Instead, we propose the hypothesis that proline’s high abundance and arrangement in GPGPQ motifs in MaSp4 may increase dragline extensibility either by forming novel structural domains embedded among other MaSp proteins or by packing in more β-turns per protein monomer. Specifically, as proline is the critical residue in forming a β-turn, the additional proline per GPGPQ motif, in comparison to MaSp2 GPGX motifs (where X is rarely P), may increase the number of β-turns per motif or may produce distinct secondary structures altogether, given the steric constraints imposed by proline.

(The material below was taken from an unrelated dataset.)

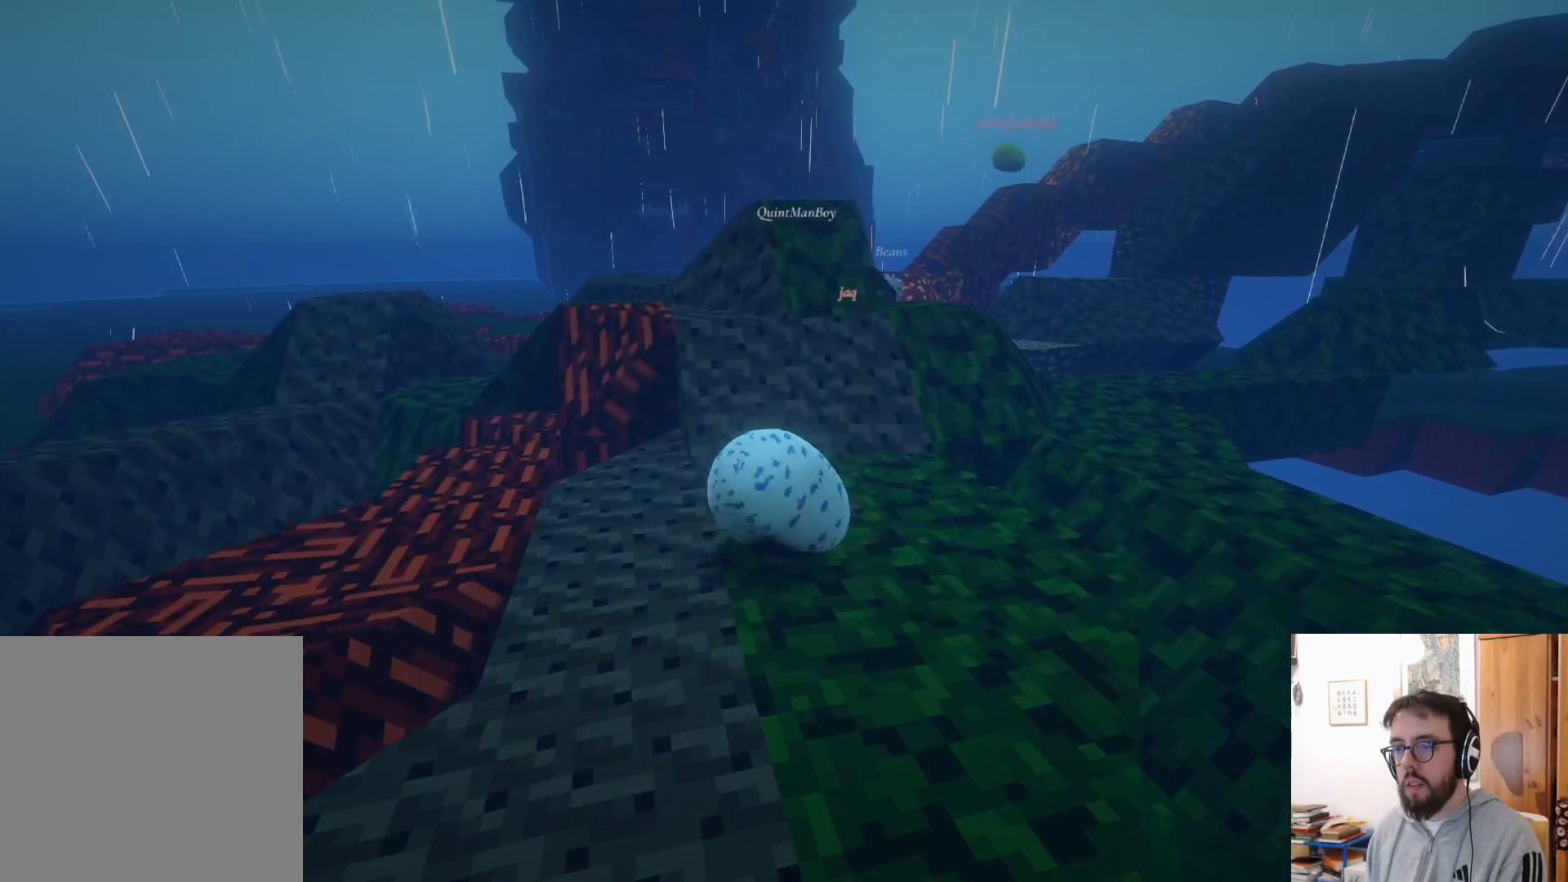
{"buttons": [], "left_stick": "up-right", "right_stick": "center", "events": [[183, "A", "down"], [383, "A", "up"], [450, "left_stick", "up-right"]]}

These possibilities might lead to increased dragline extensibility through the addition of more β-turns within the amorphous (non-crystalline) regions or through the decreased alignment of molecules along the fiber. Testing these hypotheses would require detailed analyses of recombinantly expressed C. darwini MaSp4, along with MaSp1 and MaSp2, to understand how combinations of these proteins interact at the biophysical level to affect fiber mechanics.

Proline-rich spidroin expressed in C. darwini MA glands

To determine which spidroins are most highly expressed in C. darwini MA glands and likely to have the greatest impact on dragline mechanics, we estimated Illumina-derived transcript abundance across two individual’s MA glands in TPM (transcripts per million; Supplementary Data 6 and 7). Among all spidroins and across replicates, MaSp2 had the highest expression (average TPM = 22,182.65), representing 46–56% of spidroin expression in MA glands, followed by MaSp1a (TPM = 12,223.90). MaSp4a was third most abundant (TPM = 5772.48), representing 11–16% of spidroin expression in C. darwini MA glands (Fig. 2c). By contrast, non-MaSp spidroins (TuSp, Flag, AcSp, PySp, MiSp, AgSp) had a combined TPM of 39.05–91.75, amounting to <0.1% of MA gland spidroin expression. The relative ratio of MaSp2, MaSp1a, and MaSp4a predict dragline containing 33.0–35.0% glycine, 16.6–18.4% alanine, and 11.4–11.5% proline. These values closely match our composition values of C. darwini dragline (34.6–44.0% glycine, 18.9–21.3% alanine, 6.4–7.3% proline; n = 3) and MA glands (36.0% glycine, 18.0% alanine, 11.7% proline; n = 1; Fig. 2d), consistent with spidroin transcript abundance positively correlating with dragline incorporation. Thus, high expression of the proline-rich MaSp4a in MA glands supports its functional role in C. darwini dragline mechanics.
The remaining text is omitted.